___ DATA TO PROCESS ___

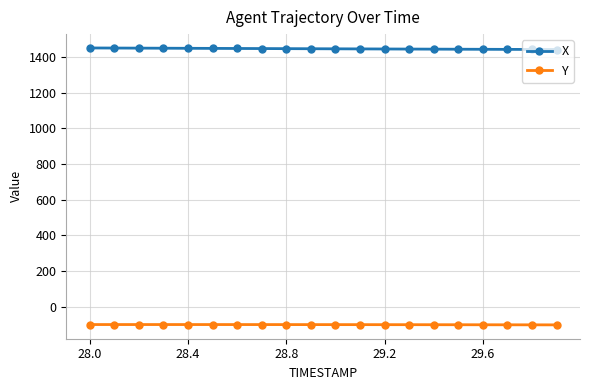

How many values in the X series are below 1447?

9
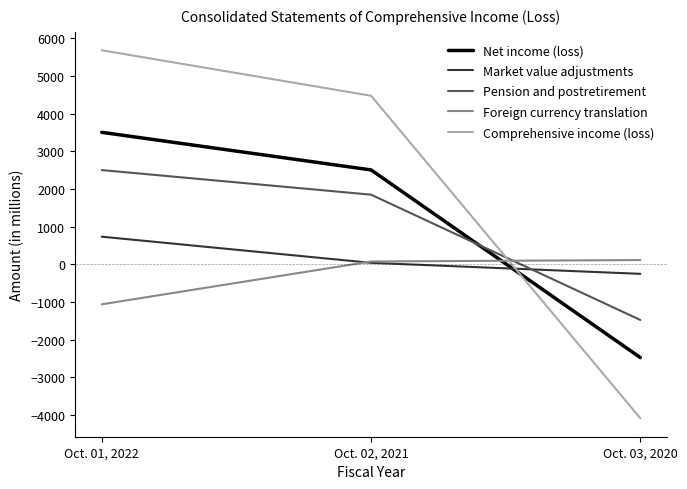

True or false: Net income (loss) has a value of 692 at Oct. 02, 2021.

False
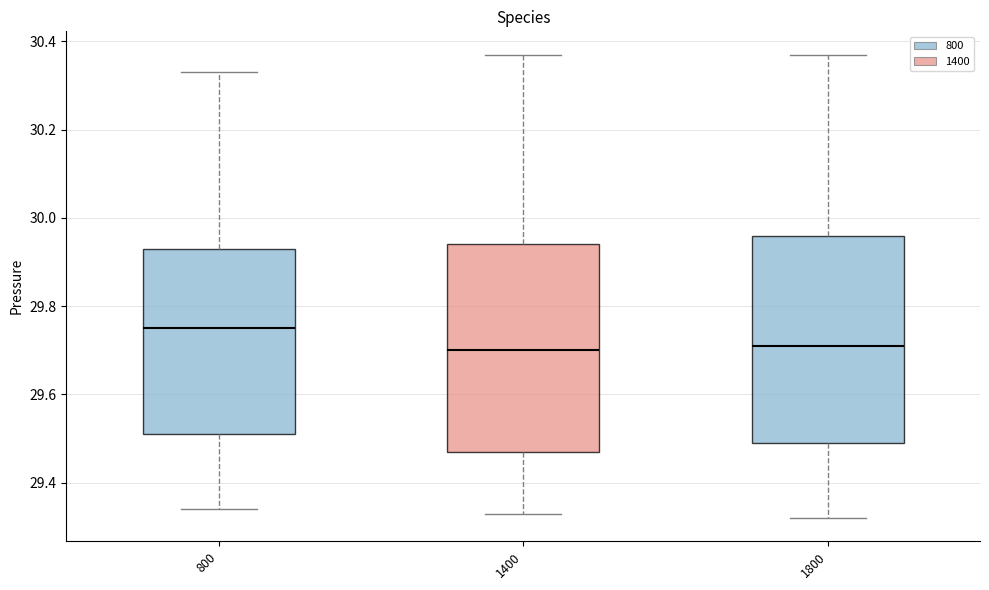

Reading left to right, transcribe this box plot: for each box, give where its median line is, the range the box spans, and where its two whiskers end, as read against the y-axis. The values are not printed on the chart, so give them approximately, as read against the axis.

800: median 29.76, box 29.52 to 29.94, whiskers 29.34 to 30.34
1400: median 29.70, box 29.48 to 29.94, whiskers 29.34 to 30.38
1800: median 29.72, box 29.50 to 29.96, whiskers 29.32 to 30.38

___

§ ASSIGNMENT: Can you output every line of the entries above verbatim, omitting the pictures?

§ EXERCISE ANSWER:
How many values in the X series are below 1447?

9

True or false: Net income (loss) has a value of 692 at Oct. 02, 2021.

False

Reading left to right, transcribe this box plot: for each box, give where its median line is, the range the box spans, and where its two whiskers end, as read against the y-axis. The values are not printed on the chart, so give them approximately, as read against the axis.

800: median 29.76, box 29.52 to 29.94, whiskers 29.34 to 30.34
1400: median 29.70, box 29.48 to 29.94, whiskers 29.34 to 30.38
1800: median 29.72, box 29.50 to 29.96, whiskers 29.32 to 30.38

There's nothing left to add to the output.